_Problem to work on_
Identify and pull out each line of the entries in which "Global" occurs.

_Stored data entries_
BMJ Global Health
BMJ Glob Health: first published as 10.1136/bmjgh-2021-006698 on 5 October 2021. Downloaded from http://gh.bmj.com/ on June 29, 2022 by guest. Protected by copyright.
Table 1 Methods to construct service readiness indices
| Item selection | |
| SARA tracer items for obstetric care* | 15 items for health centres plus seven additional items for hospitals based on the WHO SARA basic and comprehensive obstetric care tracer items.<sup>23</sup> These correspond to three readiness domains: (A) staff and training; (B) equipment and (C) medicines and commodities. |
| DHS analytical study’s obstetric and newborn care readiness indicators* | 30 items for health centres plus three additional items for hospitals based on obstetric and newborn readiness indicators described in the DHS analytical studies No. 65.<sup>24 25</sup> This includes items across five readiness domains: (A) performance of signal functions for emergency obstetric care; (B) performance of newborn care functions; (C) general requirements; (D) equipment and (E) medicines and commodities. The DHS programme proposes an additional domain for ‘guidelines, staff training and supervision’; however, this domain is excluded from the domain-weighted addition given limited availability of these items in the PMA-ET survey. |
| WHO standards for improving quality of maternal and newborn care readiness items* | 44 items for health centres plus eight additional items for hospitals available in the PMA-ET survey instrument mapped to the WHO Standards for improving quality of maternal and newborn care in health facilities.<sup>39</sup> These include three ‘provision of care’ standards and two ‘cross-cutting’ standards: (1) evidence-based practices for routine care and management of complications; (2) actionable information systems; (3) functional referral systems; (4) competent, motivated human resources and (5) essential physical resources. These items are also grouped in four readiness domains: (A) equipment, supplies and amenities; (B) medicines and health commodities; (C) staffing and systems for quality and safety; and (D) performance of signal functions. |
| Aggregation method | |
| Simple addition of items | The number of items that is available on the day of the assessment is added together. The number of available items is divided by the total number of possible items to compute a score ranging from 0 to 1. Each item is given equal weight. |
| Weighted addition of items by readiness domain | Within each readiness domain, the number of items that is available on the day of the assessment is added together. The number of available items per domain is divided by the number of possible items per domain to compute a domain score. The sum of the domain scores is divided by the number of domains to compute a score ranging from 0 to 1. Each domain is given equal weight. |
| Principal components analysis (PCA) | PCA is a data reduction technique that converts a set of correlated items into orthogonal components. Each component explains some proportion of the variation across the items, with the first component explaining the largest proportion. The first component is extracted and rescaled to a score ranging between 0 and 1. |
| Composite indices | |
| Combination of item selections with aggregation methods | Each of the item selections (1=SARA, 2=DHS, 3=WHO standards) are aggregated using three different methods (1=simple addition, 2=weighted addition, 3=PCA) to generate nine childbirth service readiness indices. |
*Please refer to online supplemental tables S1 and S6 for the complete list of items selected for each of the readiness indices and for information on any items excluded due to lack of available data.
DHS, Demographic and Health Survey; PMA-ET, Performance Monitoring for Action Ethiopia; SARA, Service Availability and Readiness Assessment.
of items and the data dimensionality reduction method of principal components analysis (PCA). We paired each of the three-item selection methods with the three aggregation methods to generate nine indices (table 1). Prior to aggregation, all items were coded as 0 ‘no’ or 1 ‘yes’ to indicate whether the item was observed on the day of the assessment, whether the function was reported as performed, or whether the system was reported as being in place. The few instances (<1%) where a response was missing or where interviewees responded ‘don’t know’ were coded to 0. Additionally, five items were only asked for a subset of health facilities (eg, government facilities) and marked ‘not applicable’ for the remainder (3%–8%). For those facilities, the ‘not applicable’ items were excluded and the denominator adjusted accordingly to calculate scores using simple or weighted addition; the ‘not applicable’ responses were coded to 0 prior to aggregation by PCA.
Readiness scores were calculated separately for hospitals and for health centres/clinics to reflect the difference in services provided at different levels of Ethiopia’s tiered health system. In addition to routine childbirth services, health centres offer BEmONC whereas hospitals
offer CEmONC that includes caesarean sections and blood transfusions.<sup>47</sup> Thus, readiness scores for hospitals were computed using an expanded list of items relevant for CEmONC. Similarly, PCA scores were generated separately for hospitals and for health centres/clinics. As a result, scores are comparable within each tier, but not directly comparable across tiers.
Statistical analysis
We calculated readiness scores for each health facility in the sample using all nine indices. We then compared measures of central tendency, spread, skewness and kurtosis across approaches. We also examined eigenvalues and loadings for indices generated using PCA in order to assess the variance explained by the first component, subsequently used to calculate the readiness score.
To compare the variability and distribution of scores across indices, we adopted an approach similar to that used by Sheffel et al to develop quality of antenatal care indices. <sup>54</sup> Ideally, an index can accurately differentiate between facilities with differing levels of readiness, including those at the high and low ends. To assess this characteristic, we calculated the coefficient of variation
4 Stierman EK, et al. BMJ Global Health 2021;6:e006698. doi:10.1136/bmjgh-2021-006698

_The answer_
BMJ Global Health
4 Stierman EK, et al. BMJ Global Health 2021;6:e006698. doi:10.1136/bmjgh-2021-006698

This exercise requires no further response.